**Instruction:** Reproduce, character for character, the part of the records that opens with the line containing "Page size: 1241x1754." and closes with the line containing "For every layout", including both of those lines.

Rows from a layout dataset
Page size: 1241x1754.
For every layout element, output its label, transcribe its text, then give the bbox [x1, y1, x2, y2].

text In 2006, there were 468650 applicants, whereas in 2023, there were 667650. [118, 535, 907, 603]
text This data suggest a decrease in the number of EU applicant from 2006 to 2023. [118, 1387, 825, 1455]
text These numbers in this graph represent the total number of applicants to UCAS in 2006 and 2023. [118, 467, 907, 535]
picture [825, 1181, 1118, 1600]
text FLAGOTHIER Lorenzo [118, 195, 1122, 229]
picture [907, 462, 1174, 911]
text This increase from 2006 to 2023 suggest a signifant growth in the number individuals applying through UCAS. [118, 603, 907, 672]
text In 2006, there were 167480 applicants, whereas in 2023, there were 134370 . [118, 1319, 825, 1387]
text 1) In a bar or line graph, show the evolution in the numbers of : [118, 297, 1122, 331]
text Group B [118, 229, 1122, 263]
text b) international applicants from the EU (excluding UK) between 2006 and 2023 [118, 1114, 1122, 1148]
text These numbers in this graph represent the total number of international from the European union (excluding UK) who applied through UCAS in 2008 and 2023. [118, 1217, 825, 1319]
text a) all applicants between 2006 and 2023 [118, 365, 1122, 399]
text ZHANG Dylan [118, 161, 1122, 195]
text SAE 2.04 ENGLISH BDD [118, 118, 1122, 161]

--

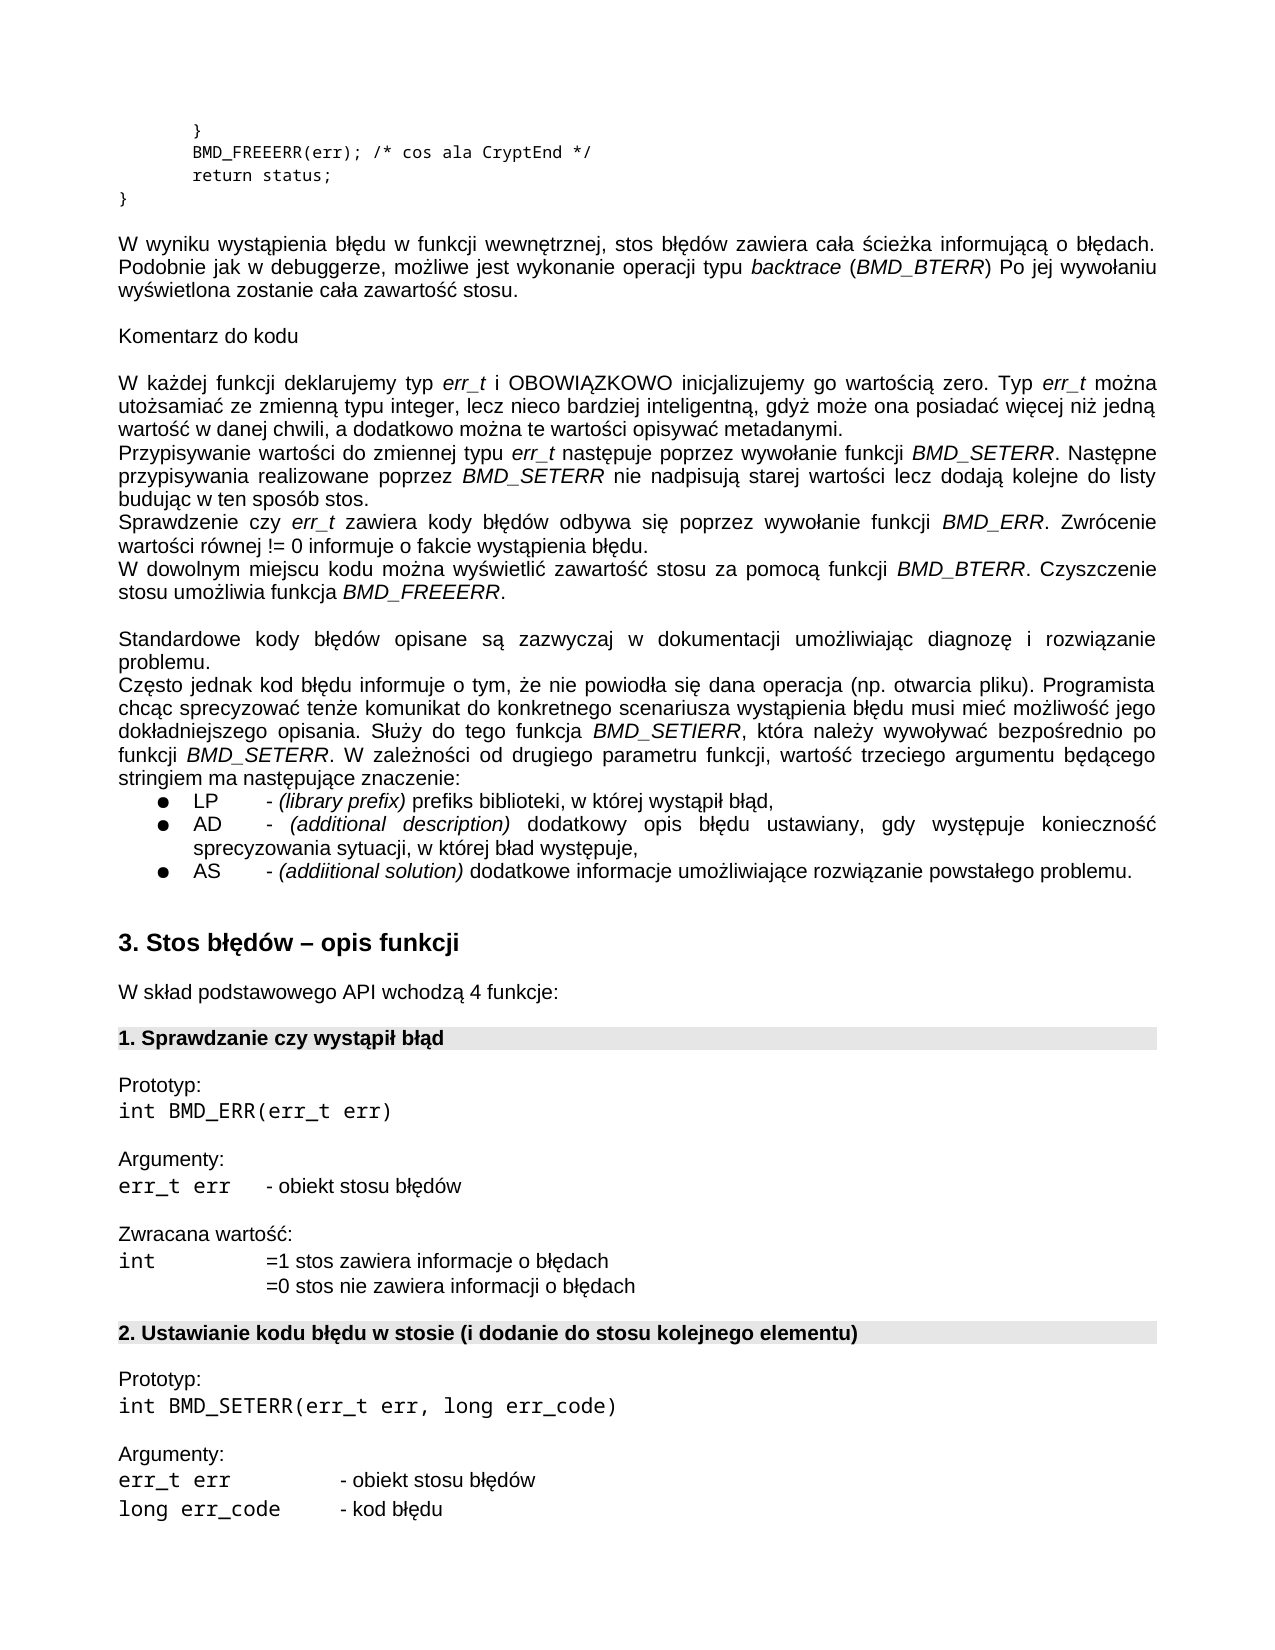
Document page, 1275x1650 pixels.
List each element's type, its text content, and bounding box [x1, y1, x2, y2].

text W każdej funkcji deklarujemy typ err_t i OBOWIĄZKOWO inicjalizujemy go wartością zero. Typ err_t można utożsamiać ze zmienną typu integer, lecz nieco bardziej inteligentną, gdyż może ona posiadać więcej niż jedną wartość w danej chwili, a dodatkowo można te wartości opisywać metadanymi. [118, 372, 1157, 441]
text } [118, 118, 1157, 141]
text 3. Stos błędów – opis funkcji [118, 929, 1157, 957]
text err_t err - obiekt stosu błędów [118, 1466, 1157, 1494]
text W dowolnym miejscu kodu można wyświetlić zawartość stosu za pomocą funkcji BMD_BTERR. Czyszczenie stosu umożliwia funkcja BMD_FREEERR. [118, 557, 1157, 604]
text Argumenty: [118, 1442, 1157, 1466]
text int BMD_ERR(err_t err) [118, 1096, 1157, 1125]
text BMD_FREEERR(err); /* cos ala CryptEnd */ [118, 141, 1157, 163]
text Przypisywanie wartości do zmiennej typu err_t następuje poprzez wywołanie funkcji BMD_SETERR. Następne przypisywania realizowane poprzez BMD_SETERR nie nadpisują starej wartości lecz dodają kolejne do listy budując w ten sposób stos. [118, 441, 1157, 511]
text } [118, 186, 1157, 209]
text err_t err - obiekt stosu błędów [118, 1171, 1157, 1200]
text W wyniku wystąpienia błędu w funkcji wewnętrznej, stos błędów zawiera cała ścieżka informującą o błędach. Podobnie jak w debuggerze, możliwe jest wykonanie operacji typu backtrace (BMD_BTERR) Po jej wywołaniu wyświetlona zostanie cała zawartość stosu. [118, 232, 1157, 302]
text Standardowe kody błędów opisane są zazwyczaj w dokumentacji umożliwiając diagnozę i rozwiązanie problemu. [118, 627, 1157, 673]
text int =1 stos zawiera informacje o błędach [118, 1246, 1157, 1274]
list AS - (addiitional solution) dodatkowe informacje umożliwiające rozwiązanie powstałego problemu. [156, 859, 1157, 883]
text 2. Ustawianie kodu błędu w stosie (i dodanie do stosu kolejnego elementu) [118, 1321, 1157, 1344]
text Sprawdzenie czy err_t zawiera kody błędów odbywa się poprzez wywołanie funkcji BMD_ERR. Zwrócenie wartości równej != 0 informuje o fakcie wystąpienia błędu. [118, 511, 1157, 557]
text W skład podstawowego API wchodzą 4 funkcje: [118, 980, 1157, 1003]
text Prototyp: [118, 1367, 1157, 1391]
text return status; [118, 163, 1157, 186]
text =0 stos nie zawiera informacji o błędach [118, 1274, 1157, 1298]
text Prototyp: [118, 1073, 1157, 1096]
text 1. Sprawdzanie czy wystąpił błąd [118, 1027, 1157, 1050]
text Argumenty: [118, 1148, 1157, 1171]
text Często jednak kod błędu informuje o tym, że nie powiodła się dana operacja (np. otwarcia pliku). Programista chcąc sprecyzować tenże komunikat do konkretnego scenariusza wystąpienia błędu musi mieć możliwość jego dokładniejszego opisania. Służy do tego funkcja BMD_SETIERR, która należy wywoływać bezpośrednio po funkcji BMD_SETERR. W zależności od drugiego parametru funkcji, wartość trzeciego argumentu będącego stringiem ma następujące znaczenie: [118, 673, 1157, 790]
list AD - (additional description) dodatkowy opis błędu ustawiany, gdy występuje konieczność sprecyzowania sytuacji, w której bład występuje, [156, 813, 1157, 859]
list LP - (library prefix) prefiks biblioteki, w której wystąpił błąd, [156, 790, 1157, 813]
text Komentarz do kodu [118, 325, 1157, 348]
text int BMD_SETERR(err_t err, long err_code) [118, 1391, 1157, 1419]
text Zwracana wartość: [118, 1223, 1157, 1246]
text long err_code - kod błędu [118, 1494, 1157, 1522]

**Exercise output:**
Page size: 1241x1754.
For every layout element, output its label, transcribe its text, then give the bbox [x1, y1, x2, y2].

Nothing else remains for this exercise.